**Extract:**
++++++++++++++++++++

Like It or Not, the Left Can’t Get Away From the Democrats

While the Left agonizes over its relationship to the Democrats, the extreme right has few qualms about throwing elbows within the GOP. Socialists should follow their lead and accept doing battle within the Democratic Party as the only viable political option.

Massachusetts senator Ted Kennedy introducing presidential nominees to delegates at the 1972 Democratic National Convention in Miami Beach, Florida. (Pictorial Parade / Archive Photos / Getty Images)

In October 2018, a crew of Proud Boys violently attacked anti-fascist, or “antifa” activists on the streets of Manhattan. The occasion for the melee was a speech by Proud Boys founder Gavin McInnes, leading to ten arrests and jail sentences for two of the Proud Boys. A street fight between fascists and anti-fascists may not have been so newsworthy were it not for its location on the tony Upper East Side, whose denizens tend to prefer the pastel hues of Ralph Lauren polos to black-and-gold Fred Perry.

Before the fight, McInnes rallied his troops at the Metropolitan Republican Club, formerly a “chummy watering hole for the city’s GOP elite” that’s been taken over by the radical right. These days, their website’s “About” page features a terribly lit photo of Tucker Carlson giving a speech to club members, situated above an all-caps declaration insisting, perhaps too insistently, “WE ARE SERIOUS PEOPLE.”

++++++++++++++++++++

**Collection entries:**
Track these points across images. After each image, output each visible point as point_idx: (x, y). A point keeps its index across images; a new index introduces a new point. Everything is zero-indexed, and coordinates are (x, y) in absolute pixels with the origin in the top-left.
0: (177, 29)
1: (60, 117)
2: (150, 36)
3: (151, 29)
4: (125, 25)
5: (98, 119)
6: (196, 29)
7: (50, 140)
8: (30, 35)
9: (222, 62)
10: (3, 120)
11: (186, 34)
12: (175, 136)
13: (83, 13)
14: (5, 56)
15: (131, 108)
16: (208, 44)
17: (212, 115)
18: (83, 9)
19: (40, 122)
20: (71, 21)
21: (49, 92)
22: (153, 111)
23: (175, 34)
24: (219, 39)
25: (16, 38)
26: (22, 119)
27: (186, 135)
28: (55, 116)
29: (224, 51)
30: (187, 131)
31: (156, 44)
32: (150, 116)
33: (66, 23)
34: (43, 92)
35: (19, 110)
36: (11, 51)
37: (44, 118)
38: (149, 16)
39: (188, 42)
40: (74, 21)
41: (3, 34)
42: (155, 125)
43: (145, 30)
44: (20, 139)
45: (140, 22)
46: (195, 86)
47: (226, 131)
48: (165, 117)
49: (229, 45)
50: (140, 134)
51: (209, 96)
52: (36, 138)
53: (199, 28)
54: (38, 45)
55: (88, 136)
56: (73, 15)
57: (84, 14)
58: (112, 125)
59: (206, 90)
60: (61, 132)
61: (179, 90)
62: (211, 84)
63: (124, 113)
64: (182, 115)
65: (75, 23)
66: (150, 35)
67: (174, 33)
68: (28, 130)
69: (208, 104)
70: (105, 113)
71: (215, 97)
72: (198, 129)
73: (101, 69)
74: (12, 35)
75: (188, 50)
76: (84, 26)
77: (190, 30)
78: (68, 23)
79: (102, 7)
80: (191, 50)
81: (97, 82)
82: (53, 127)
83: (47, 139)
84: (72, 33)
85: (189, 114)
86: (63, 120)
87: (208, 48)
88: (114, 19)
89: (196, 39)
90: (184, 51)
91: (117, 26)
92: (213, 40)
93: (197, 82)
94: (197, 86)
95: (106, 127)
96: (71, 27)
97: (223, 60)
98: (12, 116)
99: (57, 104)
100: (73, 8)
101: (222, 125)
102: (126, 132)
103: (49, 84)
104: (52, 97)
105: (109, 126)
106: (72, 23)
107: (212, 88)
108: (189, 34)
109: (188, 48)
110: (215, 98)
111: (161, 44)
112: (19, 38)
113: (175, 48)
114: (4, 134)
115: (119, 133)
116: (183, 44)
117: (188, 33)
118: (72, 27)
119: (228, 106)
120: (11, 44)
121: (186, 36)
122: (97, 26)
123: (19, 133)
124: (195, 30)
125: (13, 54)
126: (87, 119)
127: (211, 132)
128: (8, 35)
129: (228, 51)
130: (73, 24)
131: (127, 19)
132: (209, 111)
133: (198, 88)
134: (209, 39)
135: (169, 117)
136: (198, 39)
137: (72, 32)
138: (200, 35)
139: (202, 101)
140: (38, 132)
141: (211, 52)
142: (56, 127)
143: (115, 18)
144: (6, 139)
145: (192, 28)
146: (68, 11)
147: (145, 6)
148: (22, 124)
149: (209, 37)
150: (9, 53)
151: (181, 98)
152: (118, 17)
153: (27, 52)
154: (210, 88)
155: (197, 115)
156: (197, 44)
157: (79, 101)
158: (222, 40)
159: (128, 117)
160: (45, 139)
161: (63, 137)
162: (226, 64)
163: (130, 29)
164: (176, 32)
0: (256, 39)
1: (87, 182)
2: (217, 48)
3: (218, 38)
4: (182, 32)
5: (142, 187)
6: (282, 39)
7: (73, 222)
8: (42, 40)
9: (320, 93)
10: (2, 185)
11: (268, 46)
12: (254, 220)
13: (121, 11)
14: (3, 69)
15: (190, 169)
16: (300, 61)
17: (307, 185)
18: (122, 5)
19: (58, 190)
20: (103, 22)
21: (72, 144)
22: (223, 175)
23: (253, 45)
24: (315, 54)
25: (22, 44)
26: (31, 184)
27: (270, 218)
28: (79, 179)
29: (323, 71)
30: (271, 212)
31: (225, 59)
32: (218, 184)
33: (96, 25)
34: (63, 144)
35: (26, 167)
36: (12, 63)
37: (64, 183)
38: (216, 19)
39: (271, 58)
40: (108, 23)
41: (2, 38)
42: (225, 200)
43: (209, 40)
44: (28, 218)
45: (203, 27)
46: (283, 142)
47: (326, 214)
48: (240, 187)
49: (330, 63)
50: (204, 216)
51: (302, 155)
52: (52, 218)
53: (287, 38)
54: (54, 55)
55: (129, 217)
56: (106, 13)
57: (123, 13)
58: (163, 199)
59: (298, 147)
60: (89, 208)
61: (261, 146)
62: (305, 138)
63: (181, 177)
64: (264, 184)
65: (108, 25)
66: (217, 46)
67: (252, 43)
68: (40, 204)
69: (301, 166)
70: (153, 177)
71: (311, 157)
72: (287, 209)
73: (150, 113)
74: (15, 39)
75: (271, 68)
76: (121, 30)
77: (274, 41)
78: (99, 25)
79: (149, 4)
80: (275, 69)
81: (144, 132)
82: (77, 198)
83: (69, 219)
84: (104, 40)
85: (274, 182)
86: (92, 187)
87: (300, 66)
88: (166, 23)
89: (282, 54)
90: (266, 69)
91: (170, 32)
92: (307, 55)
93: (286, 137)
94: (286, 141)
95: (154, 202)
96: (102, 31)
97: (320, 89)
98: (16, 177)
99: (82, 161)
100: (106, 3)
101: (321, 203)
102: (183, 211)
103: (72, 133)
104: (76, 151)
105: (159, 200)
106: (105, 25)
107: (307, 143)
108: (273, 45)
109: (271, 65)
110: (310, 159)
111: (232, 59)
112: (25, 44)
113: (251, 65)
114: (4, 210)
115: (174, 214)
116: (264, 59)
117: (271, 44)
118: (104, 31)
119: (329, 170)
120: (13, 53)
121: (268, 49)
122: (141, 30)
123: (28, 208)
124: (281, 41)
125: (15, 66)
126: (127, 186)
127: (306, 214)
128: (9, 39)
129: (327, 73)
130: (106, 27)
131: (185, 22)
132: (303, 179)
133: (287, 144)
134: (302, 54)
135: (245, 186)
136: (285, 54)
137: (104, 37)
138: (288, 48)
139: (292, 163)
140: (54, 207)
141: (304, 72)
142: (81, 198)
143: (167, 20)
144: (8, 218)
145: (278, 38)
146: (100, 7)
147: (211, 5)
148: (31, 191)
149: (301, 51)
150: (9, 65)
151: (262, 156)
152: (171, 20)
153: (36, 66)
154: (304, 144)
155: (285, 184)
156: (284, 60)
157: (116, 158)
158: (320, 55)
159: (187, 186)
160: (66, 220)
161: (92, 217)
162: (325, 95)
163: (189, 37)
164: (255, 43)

++++++++++++++++++++

**What this exercise asks:**
1. Answer these questions from the article on the Left and the Democrats:
(a) What does it say socialists should accept as the only viable political option?
(b) How many arrests followed the October 2018 fight in Manhattan?
(c) What all-caps declaration appears on the club's website "About" page?
2. Decide whether each statement agrees with the article on the Left and the Democrats:
(a) Two of the Proud Boys received jail sentences.
(b) The photo of Tucker Carlson on the club's website is well lit.
(c) The photo caption places Ted Kennedy at the 1972 convention in Chicago.
3. Write out the part of the article on the Left and the Democrats starting at "Massachusetts senator Ted" and ending at "Photos / Getty Images)".

**Solutions to each task:**
1.
(a) Doing battle within the Democratic Party.
(b) Ten.
(c) "WE ARE SERIOUS PEOPLE."

2.
(a) Yes: "leading to ten arrests and jail sentences for two of the Proud Boys"
(b) No: "a terribly lit photo of Tucker Carlson giving a speech to club members"
(c) No: "at the 1972 Democratic National Convention in Miami Beach, Florida"

3.
Massachusetts senator Ted Kennedy introducing presidential nominees to delegates at the 1972 Democratic National Convention in Miami Beach, Florida. (Pictorial Parade / Archive Photos / Getty Images)